• [The problem]:
From the first record to the last, write out each one exactly.
==== Exercise material ====
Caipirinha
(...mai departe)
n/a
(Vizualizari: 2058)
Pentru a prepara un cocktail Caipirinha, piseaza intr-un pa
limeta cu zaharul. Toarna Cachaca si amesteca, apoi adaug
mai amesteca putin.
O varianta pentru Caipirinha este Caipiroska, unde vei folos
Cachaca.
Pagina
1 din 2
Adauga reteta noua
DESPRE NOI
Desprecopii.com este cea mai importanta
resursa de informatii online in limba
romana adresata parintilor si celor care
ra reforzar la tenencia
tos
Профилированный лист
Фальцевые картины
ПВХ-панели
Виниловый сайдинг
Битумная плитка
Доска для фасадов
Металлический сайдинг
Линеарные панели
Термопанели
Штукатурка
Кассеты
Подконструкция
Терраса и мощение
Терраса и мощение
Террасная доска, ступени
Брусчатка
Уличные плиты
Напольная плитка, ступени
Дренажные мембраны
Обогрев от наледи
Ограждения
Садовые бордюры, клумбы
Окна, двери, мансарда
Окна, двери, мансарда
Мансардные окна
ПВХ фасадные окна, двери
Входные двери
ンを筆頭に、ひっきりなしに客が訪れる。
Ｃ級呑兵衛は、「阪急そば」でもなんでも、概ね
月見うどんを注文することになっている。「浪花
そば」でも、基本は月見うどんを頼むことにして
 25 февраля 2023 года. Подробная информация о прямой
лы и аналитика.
====
• [Answer space]:
Caipirinha
(...mai departe)
n/a
(Vizualizari: 2058)
Pentru a prepara un cocktail Caipirinha, piseaza intr-un pa
limeta cu zaharul. Toarna Cachaca si amesteca, apoi adaug
mai amesteca putin.
O varianta pentru Caipirinha este Caipiroska, unde vei folos
Cachaca.
Pagina
1 din 2
Adauga reteta noua
DESPRE NOI
Desprecopii.com este cea mai importanta
resursa de informatii online in limba
romana adresata parintilor si celor care
ra reforzar la tenencia
tos
Профилированный лист
Фальцевые картины
ПВХ-панели
Виниловый сайдинг
Битумная плитка
Доска для фасадов
Металлический сайдинг
Линеарные панели
Термопанели
Штукатурка
Кассеты
Подконструкция
Терраса и мощение
Терраса и мощение
Террасная доска, ступени
Брусчатка
Уличные плиты
Напольная плитка, ступени
Дренажные мембраны
Обогрев от наледи
Ограждения
Садовые бордюры, клумбы
Окна, двери, мансарда
Окна, двери, мансарда
Мансардные окна
ПВХ фасадные окна, двери
Входные двери
ンを筆頭に、ひっきりなしに客が訪れる。
Ｃ級呑兵衛は、「阪急そば」でもなんでも、概ね
月見うどんを注文することになっている。「浪花
そば」でも、基本は月見うどんを頼むことにして
 25 февраля 2023 года. Подробная информация о прямой
лы и аналитика.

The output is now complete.